Work instruction: Reproduce the lines of the entries exactly, everything from the line containing "Datenbanken mit der" down to the end of the entries. Leave the pictures out of your answer.

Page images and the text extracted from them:
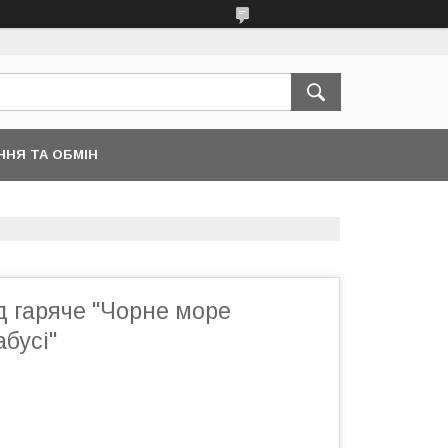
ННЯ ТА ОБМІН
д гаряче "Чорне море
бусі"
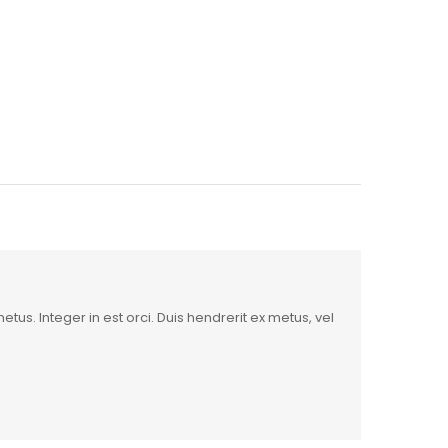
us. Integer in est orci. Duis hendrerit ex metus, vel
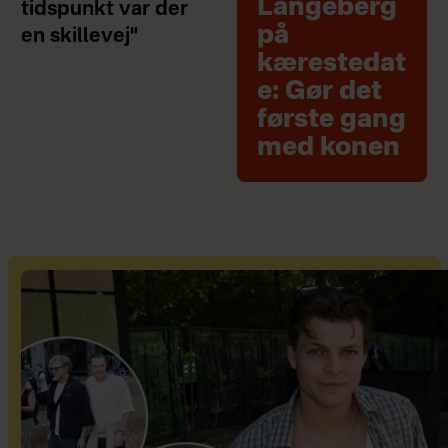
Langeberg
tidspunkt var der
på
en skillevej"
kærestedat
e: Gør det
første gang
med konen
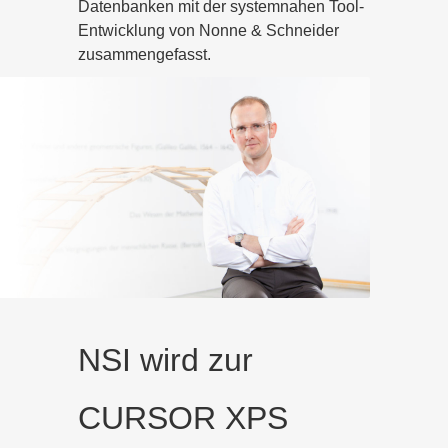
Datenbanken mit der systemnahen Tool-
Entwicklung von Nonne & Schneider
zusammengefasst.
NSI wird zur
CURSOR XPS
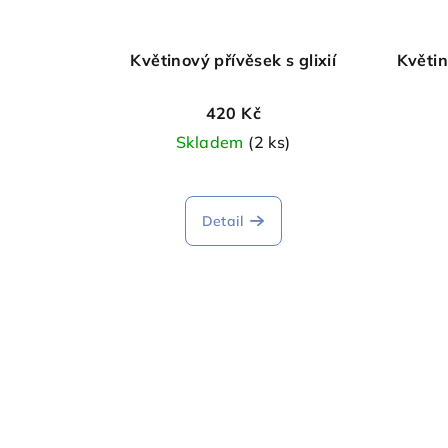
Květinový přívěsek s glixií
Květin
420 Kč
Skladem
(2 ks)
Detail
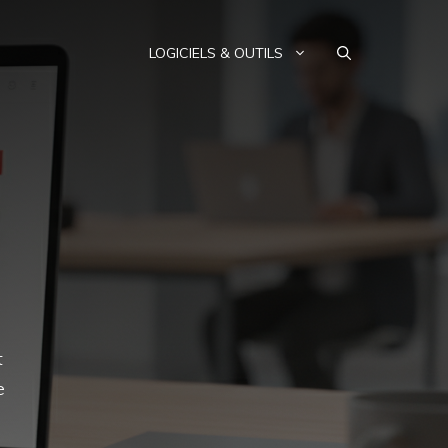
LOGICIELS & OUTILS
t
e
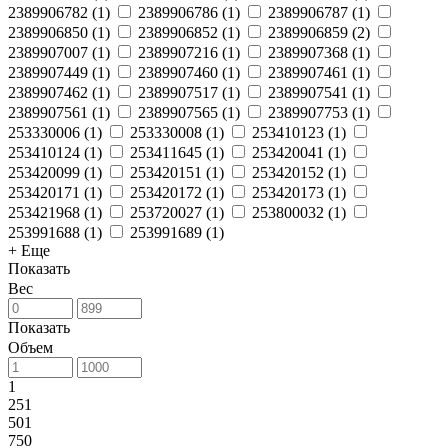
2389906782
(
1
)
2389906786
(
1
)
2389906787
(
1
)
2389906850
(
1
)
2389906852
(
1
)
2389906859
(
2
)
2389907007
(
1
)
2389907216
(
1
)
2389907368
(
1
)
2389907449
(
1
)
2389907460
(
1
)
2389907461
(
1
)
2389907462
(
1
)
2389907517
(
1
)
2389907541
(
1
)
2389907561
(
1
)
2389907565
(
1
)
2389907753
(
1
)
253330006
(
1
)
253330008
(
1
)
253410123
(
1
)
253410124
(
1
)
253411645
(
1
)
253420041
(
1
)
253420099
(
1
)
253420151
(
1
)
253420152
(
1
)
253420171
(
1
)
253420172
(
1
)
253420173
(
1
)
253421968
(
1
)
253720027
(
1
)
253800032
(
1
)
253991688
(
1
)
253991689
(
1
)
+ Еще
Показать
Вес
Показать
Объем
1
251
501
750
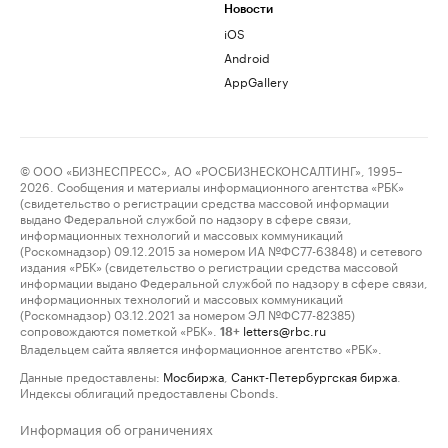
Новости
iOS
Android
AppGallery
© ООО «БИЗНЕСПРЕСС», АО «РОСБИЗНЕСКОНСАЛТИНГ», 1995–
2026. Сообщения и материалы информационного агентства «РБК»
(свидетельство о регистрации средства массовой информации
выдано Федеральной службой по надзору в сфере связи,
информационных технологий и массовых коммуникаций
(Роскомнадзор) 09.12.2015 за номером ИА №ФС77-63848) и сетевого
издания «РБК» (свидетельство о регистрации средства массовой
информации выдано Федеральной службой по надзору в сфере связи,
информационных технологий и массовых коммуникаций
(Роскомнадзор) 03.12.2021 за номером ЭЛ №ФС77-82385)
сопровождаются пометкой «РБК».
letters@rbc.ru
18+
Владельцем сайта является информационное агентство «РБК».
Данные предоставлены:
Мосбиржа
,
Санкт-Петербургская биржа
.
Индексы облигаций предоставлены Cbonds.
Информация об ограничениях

Written solution:
Datenbanken mit der systemnahen Tool-
Entwicklung von Nonne & Schneider
zusammengefasst.
NSI wird zur
CURSOR XPS
Květinový přívěsek s glixií
Květin
420 Kč
Skladem
(2 ks)
Detail
LOGICIELS & OUTILS
t
e
2389906782
(
1
)
2389906786
(
1
)
2389906787
(
1
)
2389906850
(
1
)
2389906852
(
1
)
2389906859
(
2
)
2389907007
(
1
)
2389907216
(
1
)
2389907368
(
1
)
2389907449
(
1
)
2389907460
(
1
)
2389907461
(
1
)
2389907462
(
1
)
2389907517
(
1
)
2389907541
(
1
)
2389907561
(
1
)
2389907565
(
1
)
2389907753
(
1
)
253330006
(
1
)
253330008
(
1
)
253410123
(
1
)
253410124
(
1
)
253411645
(
1
)
253420041
(
1
)
253420099
(
1
)
253420151
(
1
)
253420152
(
1
)
253420171
(
1
)
253420172
(
1
)
253420173
(
1
)
253421968
(
1
)
253720027
(
1
)
253800032
(
1
)
253991688
(
1
)
253991689
(
1
)
+ Еще
Показать
Вес
Показать
Объем
1
251
501
750
Новости
iOS
Android
AppGallery
© ООО «БИЗНЕСПРЕСС», АО «РОСБИЗНЕСКОНСАЛТИНГ», 1995–
2026. Сообщения и материалы информационного агентства «РБК»
(свидетельство о регистрации средства массовой информации
выдано Федеральной службой по надзору в сфере связи,
информационных технологий и массовых коммуникаций
(Роскомнадзор) 09.12.2015 за номером ИА №ФС77-63848) и сетевого
издания «РБК» (свидетельство о регистрации средства массовой
информации выдано Федеральной службой по надзору в сфере связи,
информационных технологий и массовых коммуникаций
(Роскомнадзор) 03.12.2021 за номером ЭЛ №ФС77-82385)
сопровождаются пометкой «РБК».
letters@rbc.ru
18+
Владельцем сайта является информационное агентство «РБК».
Данные предоставлены:
Мосбиржа
,
Санкт-Петербургская биржа
.
Индексы облигаций предоставлены Cbonds.
Информация об ограничениях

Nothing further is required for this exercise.